Copy the listing as it is written, and leave each picture out.
◆ ◆ ◆ ◆ ◆ ◆ ◆
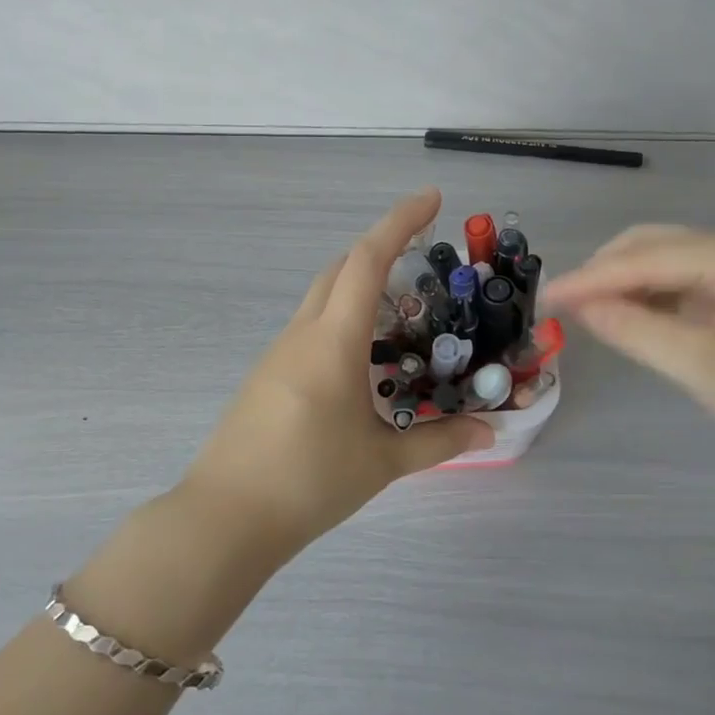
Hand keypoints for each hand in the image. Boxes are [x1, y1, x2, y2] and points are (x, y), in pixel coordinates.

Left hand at [182, 188, 494, 550]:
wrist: (225, 516)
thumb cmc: (308, 481)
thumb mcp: (381, 461)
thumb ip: (438, 441)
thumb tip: (489, 431)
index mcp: (333, 340)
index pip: (368, 260)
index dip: (400, 221)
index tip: (431, 198)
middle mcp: (303, 333)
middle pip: (341, 267)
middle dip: (381, 249)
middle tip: (422, 258)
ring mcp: (279, 352)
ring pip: (323, 296)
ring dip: (360, 287)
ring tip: (402, 316)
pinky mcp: (267, 373)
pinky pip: (310, 326)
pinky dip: (342, 319)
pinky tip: (363, 360)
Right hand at [546, 226, 714, 470]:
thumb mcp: (700, 365)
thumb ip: (636, 330)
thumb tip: (580, 306)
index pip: (644, 257)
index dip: (591, 277)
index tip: (546, 295)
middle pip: (651, 245)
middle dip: (604, 270)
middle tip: (562, 303)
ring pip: (662, 260)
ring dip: (622, 281)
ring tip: (584, 309)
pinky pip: (678, 281)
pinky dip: (645, 294)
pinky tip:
◆ ◆ ◆ ◆ ◆ ◆ ◆
*TASK RESULT*.
Hand keypoints for each hand in the image. Boxes are [x1, y1, x2, y2] and points are (x, y), in pixel coordinates.

Left hand at [182, 188, 494, 550]:
wrist: (225, 516)
thumb cmc: (308, 481)
thumb mcp: (381, 461)
thumb ip: (438, 441)
thumb tip: (489, 431)
index mcp: (333, 340)
index pip: (368, 260)
index dip: (400, 221)
index tip: (431, 198)
middle mcp: (303, 333)
middle pip: (341, 267)
middle dip: (381, 249)
middle tip: (422, 258)
ring mcp: (279, 352)
ring pip: (323, 296)
ring dip: (360, 287)
ring tip: (402, 316)
pinky mcp: (267, 373)
pinky pip: (310, 326)
pinky dip: (342, 319)
pinky tip: (363, 360)
Right hand at [546, 226, 714, 470]:
thumb mcp: (700, 365)
thumb ip: (636, 330)
thumb tip: (580, 306)
index pip: (644, 257)
index dip: (591, 277)
index tip: (546, 295)
middle pip: (651, 245)
middle dip: (604, 270)
middle tip: (562, 303)
ring pip: (662, 260)
ring dip: (622, 281)
ring tip: (584, 309)
pinky pip: (678, 281)
pinky dip: (645, 294)
pinky tip:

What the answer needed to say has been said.